# Buying Tablet



## Hardway (Dec 28, 2011)

What operating system on the Dell?


----------



## Blondesense (Sep 23, 2008)

The Dell has windows vista, but I'm not really concerned with compatibility except for the ability of moving jpegs back and forth. Will this be a problem if I go with an Android?

This is mainly going to be a toy. I've been spending a lot of time in waiting rooms (wi-fi available) and I want something inexpensive to help pass the time. Surf the web or read a book kinda stuff so I want at least 8".

If it could double and replace my out of date car GPS, that would be a plus.


----------



## gregzoll (Dec 25, 2006)

You should be able to run Windows 7 on it or even possibly Windows 8. As for the tablet, the Asus Google Nexus 7 are one of the higher rated tablets out there. I got a refurb through Tigerdirect.com, for $20 less then a new one.

Now if you plan on keeping the old Dell, turn it into a HTPC for storing DVD & Blu-Ray images on it, so that you can play them from any tv in the house. Linux is going to be the best OS to run for doing that particular project.


----------



## Blondesense (Sep 23, 2008)

Greg, I appreciate the advice, but the Dell does what I need it to, so I'm not going to invest the $$, and especially the time where it isn't needed. 

I'm really looking for a larger tablet, something in the 8" to 10" range, but I'll check out that website. Thanks. 
I guess GPS is just not available with the bigger tablets. Not surprising really.


----------



## gregzoll (Dec 25, 2006)

Actually it is available on the Android and iPad tablets. You just do not see it on the Windows Surface, because Microsoft in their infinite wisdom thinks that people do not need that feature.

I did find something unique out about the Samsung Galaxy S4 series. It has various sensors, such as Barometric, pressure, temp, humidity, etc onboard, when I was looking at which to go with.

Tablets are meant to be portable and lightweight, not large and bulky light the old ones.


----------



## AJPLeBlanc (Feb 14, 2013)

I'll be honest with you. The large majority of tablets in the $100 range are total junk. They are typically running a flavor of some older version of Android (can't be upgraded), their touch screens are low tech, and difficult to use, and the feature set leaves a lot to be desired.

__Exercise requirements__:
1: According to the tablet thread, in what price range are the large majority of tablets total junk?
2: State whether each statement agrees with the tablet thread, and support each answer with the deciding words quoted from it. (a) The Dell runs Windows Vista. (b) Blondesense intends to turn the Dell into an HTPC. (c) GPS is available on Android and iPad tablets.
3: Reproduce the stretch of the tablet thread from "I guess GPS" through "to go with.", renaming "Windows Surface" as "Microsoft Surface".
Rely solely on the tablet thread for every answer.

__Information shown__:
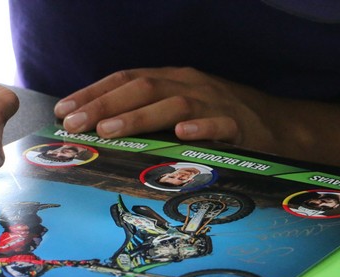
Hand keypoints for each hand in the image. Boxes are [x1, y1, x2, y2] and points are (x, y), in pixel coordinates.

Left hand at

__Results of the exercise__:
1: The $100 range.

2:
(a) Yes: "The Dell has windows vista"
(b) No: "the Dell does what I need it to, so I'm not going to invest the $$"
(c) Yes: "Actually it is available on the Android and iPad tablets."

3:
I guess GPS is just not available with the bigger tablets. Not surprising really.


----------



## gregzoll (Dec 25, 2006)

Actually it is available on the Android and iPad tablets. You just do not see it on the Microsoft Surface, because Microsoft in their infinite wisdom thinks that people do not need that feature.

I did find something unique out about the Samsung Galaxy S4 series. It has various sensors, such as Barometric, pressure, temp, humidity, etc onboard, when I was looking at which to go with.